● DATA SHOWN
§ §

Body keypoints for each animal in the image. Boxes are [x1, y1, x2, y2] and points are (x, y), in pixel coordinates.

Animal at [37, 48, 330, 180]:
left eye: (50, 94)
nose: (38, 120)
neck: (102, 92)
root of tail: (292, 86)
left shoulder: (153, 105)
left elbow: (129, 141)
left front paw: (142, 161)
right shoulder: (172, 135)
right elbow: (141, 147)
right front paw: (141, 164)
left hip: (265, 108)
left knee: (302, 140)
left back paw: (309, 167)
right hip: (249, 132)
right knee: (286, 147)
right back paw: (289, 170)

§ §

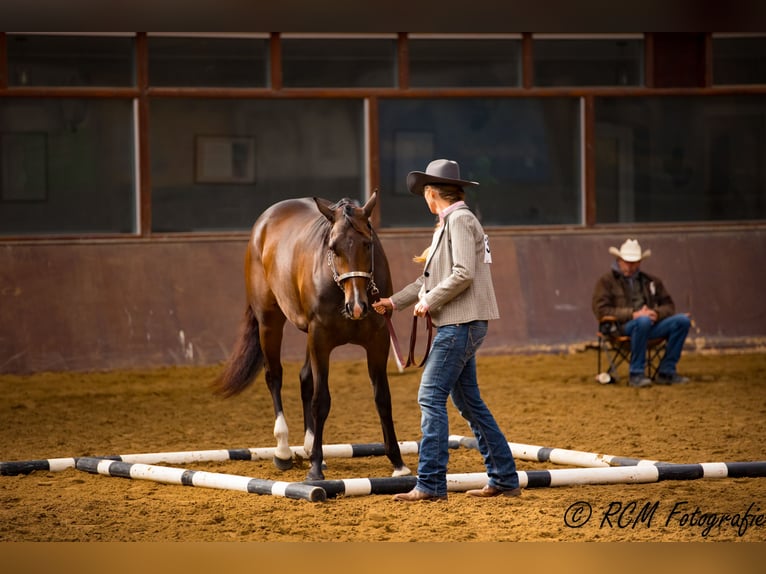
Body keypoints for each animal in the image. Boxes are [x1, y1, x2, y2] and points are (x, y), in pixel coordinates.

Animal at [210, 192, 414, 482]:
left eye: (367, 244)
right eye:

§ §

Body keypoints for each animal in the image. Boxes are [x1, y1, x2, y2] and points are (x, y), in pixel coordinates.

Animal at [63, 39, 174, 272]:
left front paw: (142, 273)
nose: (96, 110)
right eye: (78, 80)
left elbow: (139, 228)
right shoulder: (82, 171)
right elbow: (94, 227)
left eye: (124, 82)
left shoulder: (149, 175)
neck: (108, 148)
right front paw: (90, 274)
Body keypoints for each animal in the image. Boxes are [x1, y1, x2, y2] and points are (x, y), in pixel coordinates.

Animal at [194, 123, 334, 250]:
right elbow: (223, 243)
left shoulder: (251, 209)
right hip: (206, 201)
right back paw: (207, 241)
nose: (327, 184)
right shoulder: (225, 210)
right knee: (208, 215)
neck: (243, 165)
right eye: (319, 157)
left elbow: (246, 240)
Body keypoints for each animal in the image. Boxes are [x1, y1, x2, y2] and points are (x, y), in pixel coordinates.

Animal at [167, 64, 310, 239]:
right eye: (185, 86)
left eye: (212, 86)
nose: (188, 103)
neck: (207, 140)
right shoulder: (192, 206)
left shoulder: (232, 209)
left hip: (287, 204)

§ §

● EXERCISE PROMPT
Identify the lines in the records above that contain the word "shoulder", then state how many there are and nothing more.

● OUTPUT OF THE TASK
8